Sebelum perang di Kurukshetra, Krishna sempat menemui Karna dan mengungkap jati dirinya sebagai putra tertua Kunti. Krishna membujuknya untuk berpihak pada Pandava dan bahkan menjamin Yudisthira akan menyerahkan mahkota Indraprastha kepadanya. Meskipun terguncang mendengar kenyataan itu, Karna memiliki loyalitas yang tinggi pada sahabat yang telah mengangkatnya, Duryodhana.
Menjelang Baratayuda, Kunti sempat menemui dan meminta Karna memihak para saudaranya, namun kembali hutang budi pada Duryodhana menghalanginya. Kunti mengharapkan tetap hidup bersama kelima anaknya. Karna berjanji hanya akan membunuh Arjuna. Dengan demikian Kunti tetap memiliki lima anak, termasuk dirinya. Jika dirinya yang gugur, Kunti tetap memiliki lima anak.
Pada hari-hari awal Baratayuda, selama Bisma menjadi panglima perang Hastina, Karna tidak turun dalam peperangan. Sebelumnya Karna telah menyampaikan kepada Duryudana bahwa dia baru ikut berperang setelah Bisma tidak menjadi panglima lagi, karena dia tahu Bisma tidak menyukai dirinya..
Bisma tumbang pada hari ke-10. Pada hari itu juga Karna menemui Bisma yang terkapar di atas kasur panah dan meminta berkatnya untuk maju ke medan perang pada hari berikutnya.

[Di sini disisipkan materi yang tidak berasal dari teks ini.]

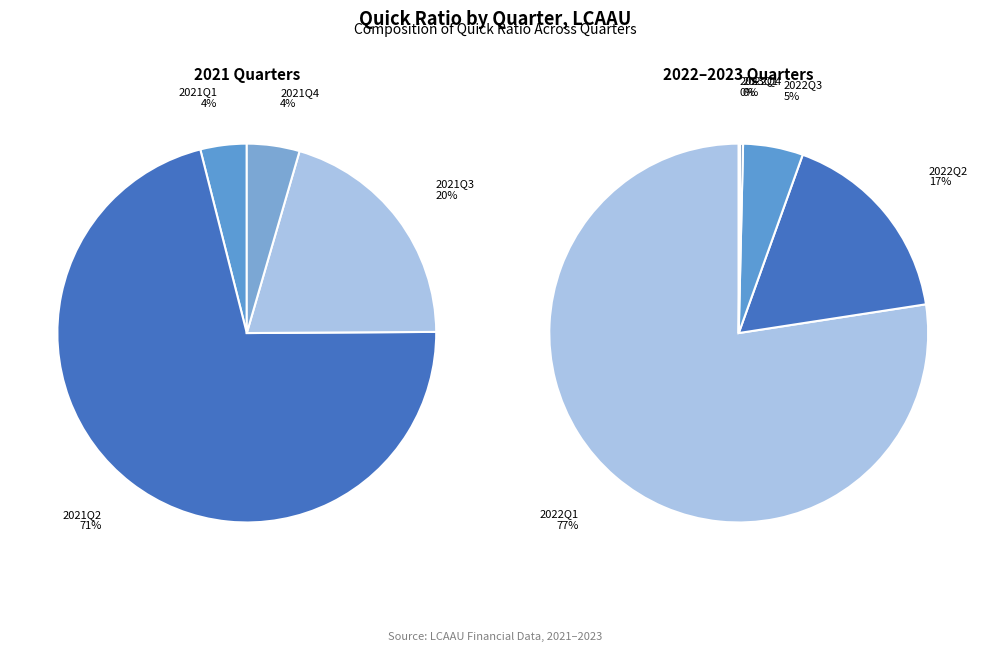

How many slices are in this pie chart?

9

Pada perang hari ke-14, Karna sempat mengalahkan Bima. Tetapi janjinya kepada Kunti menyebabkan Karna tidak membunuh Bima. Perang hari itu berlanjut hingga malam. Beruntung bagi Bima, karena anaknya, Gatotkaca, dan pasukan raksasanya menjadi semakin kuat pada malam hari. Gatotkaca mengamuk dan memporakporandakan bala tentara Kurawa tanpa ada yang bisa menghentikannya. Dalam keadaan terdesak, Karna menggunakan senjata Vasava Shakti untuk membunuh Gatotkaca. Saat keluarga Pandava berduka atas gugurnya Gatotkaca, tetapi Krishna tersenyum karena Arjuna aman dari bahaya kematian dalam duel dengan Karna. Vasava Shakti adalah senjata pamungkas yang dapat mengalahkan Arjuna.
Durna yang menjadi panglima Hastina menggantikan Bisma terbunuh pada hari ke-15. Karna diangkat menjadi panglima perang menggantikannya.
Pada hari berikutnya, Karna mengalahkan Nakula. Tetapi sekali lagi, janji kepada ibunya membuatnya tidak membunuh kembaran Sadewa itu.
Pada hari ke-17, Yudistira mencoba menghadang Karna. Tetapi Karna menghindarinya dan berseru bahwa dia hanya akan bertarung dengan lawan yang sepadan. Arjuna yang mendengar kakaknya dilecehkan pun tidak dapat menunggu lagi untuk segera bertarung melawannya.
Karna sebenarnya unggul atas Arjuna. Untung Arjuna memliki kusir yang handal, Krishna, sehingga dia bisa terhindar dari serangan-serangan mematikan Karna. Namun, malang tidak bisa dihindari. Di tengah pertempuran, roda kereta kuda Karna terperosok. Di saat genting itu, Karna tidak bisa mengingat ilmu yang diperolehnya dari Parashurama. Karna pun turun untuk membebaskan kereta kudanya. Krishna memerintahkan Arjuna untuk membunuh Karna yang sedang tanpa senjata. Arjuna sebenarnya ragu karena menyerang musuh yang tidak bersenjata adalah suatu tindakan yang dilarang dalam hukum perang saat itu. Krishna menyakinkan Arjuna bahwa hukum perang sudah dilanggar sebelum hari itu. Arjuna akhirnya melepaskan senjata Anjalika dan Karna pun gugur di tangan adiknya.
Dengan demikian, Karna menjadi sosok yang paling menyedihkan. Mulai dari dibuang ibunya, dilecehkan banyak orang karena statusnya sebagai anak kusir, senjata saktinya dirampok dewa, mengetahui bahwa yang akan dilawannya adalah adik-adik seibunya, dan akhirnya gugur di tangan salah satu adiknya. Karna bisa mengetahui dirinya harus bertarung melawan saudara-saudaranya sebelum perang. Sedangkan Pandava baru mengetahui Karna adalah saudara mereka setelah Karna gugur dan perang berakhir.